> **TEXT PROVIDED**:
· · · · ·
The U.S. Development Finance Corporation (DFC) and the Shell Foundation have just signed a partnership to strengthen their investments in renewable energy in Africa and Asia. The two partners will invest $145 million by 2025.

A new alliance is being set up to finance access to electricity via renewable energy in Africa. It is formed by the American Finance Corporation for International Development (DFC) and the Shell Foundation. The two partners are thus committed to mobilising 145 million dollars to support the African private sector, particularly small electricity producers who install clean energy systems in rural areas.

As part of the partnership, DFC is committed to providing $100 million in debt and equity to support early stage companies. For its part, the Shell Foundation aims to deploy more than $45 million in grants by 2025 to build a network of high-growth, high-impact businesses that provide distributed renewable energy (DRES) to households, farmers and businesses in off-grid areas in Africa and Asia.

The new partnership “has the potential to expand the pool of investment opportunities that DFC can make by providing deeper connections to a portfolio of energy investments that the Shell Foundation has built in tandem with the UK Foreign, Commonwealth and Development Office (FCDO), Power Africa and the US Agency for International Development (USAID) over the past five years – and by providing information, co-financing and guarantees that reduce the risk of supporting new types of businesses in emerging sectors,” says DFC.
· · · · ·
> **RECORD SET**:
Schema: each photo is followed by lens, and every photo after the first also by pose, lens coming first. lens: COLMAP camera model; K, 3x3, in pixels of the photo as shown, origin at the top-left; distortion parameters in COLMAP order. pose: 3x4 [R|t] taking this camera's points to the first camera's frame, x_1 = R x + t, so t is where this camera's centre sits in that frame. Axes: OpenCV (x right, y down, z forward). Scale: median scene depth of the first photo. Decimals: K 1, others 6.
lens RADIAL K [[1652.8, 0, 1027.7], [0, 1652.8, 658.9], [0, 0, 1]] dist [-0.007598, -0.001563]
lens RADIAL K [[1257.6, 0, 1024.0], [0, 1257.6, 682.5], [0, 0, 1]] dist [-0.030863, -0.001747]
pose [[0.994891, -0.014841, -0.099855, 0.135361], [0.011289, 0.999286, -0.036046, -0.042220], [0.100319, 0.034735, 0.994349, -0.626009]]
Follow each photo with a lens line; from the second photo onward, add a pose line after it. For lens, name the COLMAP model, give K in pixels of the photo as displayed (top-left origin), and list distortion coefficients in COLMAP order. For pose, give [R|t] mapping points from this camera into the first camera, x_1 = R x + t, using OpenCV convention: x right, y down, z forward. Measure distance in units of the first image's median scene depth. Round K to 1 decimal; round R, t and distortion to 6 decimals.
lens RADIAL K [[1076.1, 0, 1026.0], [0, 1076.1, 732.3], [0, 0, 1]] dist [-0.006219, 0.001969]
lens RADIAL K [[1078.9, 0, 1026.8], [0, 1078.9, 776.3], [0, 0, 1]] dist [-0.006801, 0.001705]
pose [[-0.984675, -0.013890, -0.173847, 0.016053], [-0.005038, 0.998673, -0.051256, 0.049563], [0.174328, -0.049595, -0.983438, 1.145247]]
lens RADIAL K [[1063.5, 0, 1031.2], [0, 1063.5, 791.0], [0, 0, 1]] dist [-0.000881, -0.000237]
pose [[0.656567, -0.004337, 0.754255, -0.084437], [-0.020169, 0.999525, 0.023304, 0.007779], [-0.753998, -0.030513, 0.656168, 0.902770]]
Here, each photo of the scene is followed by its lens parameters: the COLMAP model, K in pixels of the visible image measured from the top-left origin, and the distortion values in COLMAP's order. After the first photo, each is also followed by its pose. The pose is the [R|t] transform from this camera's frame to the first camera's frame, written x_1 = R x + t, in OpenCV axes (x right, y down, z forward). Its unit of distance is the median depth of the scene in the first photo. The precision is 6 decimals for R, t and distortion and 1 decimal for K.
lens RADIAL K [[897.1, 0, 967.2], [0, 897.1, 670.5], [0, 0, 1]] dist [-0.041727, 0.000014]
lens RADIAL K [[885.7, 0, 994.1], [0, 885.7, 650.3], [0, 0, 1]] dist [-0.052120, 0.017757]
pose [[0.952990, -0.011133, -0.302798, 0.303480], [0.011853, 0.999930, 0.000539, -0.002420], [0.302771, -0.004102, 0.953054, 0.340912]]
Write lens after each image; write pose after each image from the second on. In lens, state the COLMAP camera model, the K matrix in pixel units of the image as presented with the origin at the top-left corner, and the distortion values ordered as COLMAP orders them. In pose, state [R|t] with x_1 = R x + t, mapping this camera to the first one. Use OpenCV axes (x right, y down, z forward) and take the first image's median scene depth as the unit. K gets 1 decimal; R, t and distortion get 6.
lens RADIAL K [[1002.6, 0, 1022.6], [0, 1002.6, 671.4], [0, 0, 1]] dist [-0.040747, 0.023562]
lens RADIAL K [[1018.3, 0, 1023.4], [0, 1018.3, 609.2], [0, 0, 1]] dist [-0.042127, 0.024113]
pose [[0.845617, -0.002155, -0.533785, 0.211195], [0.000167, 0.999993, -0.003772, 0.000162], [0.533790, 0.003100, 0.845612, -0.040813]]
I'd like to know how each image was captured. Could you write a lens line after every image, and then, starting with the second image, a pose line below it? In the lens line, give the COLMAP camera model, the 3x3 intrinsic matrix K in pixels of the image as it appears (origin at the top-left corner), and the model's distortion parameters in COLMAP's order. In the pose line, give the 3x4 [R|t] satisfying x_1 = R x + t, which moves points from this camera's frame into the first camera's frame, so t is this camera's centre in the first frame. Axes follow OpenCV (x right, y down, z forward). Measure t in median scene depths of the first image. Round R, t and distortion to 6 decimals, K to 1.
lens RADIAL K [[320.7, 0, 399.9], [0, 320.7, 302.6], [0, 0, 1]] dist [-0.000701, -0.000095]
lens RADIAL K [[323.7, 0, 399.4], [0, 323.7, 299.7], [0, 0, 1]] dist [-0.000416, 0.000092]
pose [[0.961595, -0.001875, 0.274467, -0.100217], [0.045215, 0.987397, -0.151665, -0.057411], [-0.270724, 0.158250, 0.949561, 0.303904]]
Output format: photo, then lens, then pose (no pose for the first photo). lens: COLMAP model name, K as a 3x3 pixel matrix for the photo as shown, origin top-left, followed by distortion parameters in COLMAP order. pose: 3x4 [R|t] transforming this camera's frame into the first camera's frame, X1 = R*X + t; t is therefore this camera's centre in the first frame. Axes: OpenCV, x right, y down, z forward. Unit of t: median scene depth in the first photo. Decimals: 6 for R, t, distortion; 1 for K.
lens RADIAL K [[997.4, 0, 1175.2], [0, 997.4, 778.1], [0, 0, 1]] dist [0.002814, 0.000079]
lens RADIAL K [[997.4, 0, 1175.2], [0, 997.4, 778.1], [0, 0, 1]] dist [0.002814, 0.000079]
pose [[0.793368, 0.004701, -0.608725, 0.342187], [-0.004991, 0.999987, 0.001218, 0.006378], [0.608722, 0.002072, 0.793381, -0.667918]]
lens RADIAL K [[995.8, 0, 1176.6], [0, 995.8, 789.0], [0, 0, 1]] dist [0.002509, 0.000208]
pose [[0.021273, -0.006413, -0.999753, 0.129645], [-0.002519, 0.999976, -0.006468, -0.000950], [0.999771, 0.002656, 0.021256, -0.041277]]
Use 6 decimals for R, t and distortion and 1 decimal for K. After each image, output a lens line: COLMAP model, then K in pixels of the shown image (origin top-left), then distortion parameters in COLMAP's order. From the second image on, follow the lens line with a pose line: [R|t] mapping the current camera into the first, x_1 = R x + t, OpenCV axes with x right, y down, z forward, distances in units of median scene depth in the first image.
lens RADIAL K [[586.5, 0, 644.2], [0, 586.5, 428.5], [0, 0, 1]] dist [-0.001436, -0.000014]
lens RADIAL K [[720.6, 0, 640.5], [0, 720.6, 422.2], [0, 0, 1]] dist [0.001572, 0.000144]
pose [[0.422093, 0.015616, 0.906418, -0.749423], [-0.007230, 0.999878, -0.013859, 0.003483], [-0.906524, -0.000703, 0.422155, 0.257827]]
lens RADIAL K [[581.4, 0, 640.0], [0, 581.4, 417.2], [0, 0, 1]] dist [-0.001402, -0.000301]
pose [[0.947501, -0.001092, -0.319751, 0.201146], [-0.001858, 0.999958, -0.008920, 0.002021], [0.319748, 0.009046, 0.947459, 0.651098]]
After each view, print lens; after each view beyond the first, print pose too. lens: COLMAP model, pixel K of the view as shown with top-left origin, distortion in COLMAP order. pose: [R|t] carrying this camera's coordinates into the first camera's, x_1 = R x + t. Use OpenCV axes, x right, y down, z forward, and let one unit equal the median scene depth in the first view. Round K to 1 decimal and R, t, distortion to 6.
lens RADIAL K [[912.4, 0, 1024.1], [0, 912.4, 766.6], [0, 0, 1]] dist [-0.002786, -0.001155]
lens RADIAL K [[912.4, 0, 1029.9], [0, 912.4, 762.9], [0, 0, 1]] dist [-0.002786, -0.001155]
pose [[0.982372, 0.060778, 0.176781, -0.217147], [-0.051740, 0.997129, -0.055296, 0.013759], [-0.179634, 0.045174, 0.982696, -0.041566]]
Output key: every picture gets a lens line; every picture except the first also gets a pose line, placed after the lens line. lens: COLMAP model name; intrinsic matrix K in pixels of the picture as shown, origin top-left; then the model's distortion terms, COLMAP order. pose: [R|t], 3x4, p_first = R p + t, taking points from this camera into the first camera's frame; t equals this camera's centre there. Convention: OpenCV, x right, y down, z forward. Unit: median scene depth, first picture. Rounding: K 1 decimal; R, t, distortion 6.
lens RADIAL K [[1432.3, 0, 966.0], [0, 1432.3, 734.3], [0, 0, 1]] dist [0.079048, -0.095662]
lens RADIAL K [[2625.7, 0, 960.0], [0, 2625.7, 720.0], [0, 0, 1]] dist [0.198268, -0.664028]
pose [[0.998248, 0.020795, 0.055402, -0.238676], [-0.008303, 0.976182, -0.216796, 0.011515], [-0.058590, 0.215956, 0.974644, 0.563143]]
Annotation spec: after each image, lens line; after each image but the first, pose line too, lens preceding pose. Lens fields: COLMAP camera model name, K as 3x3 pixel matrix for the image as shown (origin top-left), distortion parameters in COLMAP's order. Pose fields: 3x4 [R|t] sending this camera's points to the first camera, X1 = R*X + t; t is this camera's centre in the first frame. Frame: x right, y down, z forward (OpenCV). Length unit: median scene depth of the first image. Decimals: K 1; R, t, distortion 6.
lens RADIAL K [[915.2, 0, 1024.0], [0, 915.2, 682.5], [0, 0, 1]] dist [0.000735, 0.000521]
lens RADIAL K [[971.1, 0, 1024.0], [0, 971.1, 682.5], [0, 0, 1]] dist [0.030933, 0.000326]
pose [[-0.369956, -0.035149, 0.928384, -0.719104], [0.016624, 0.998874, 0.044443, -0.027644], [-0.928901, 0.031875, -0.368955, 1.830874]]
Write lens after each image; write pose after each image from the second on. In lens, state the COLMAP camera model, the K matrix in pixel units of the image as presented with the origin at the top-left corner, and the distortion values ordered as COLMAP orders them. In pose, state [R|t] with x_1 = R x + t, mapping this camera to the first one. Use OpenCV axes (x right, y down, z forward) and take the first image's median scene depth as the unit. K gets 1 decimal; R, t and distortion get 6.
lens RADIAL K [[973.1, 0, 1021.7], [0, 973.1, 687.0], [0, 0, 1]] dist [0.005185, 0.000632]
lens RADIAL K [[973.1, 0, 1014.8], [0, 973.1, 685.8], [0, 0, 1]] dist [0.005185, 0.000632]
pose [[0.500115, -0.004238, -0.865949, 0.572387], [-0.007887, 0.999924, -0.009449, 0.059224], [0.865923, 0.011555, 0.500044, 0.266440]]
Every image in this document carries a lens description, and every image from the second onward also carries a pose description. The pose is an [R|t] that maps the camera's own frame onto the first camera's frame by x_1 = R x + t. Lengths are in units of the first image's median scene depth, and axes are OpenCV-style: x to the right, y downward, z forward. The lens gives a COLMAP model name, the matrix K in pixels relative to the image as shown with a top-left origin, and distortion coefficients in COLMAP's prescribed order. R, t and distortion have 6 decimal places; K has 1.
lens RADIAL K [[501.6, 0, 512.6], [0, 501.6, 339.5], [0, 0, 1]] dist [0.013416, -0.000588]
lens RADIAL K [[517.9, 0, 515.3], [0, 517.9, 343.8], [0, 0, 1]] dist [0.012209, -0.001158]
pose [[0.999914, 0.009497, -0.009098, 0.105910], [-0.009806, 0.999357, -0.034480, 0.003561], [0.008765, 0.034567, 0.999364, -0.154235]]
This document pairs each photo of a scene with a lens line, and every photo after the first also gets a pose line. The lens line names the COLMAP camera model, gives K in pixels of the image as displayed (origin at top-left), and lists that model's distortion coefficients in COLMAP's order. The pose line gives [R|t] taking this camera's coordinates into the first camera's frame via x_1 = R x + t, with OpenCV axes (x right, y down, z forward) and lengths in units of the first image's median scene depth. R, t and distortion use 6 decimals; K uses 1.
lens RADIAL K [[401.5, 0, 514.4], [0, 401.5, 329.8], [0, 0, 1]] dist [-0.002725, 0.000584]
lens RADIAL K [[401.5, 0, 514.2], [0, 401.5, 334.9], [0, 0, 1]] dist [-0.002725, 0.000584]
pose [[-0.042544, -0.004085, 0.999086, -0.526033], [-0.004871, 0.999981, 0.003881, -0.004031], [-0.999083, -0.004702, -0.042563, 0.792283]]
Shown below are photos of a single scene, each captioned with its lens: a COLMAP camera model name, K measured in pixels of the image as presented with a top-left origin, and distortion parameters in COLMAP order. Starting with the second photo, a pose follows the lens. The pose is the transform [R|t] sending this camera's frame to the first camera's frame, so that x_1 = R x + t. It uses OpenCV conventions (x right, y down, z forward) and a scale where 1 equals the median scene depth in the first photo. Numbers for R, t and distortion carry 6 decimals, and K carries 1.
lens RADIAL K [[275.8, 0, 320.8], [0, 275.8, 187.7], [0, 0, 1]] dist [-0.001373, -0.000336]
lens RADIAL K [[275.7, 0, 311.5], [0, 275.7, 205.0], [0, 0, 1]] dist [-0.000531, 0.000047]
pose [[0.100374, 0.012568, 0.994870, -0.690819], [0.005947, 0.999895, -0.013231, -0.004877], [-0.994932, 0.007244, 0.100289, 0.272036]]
· · · · ·
> **PROBLEM STATEMENT**: In the text on the DFC and Shell Foundation partnership, how much in grants does the Shell Foundation aim to deploy by 2025?

> **EXERCISE RESULT**: More than $45 million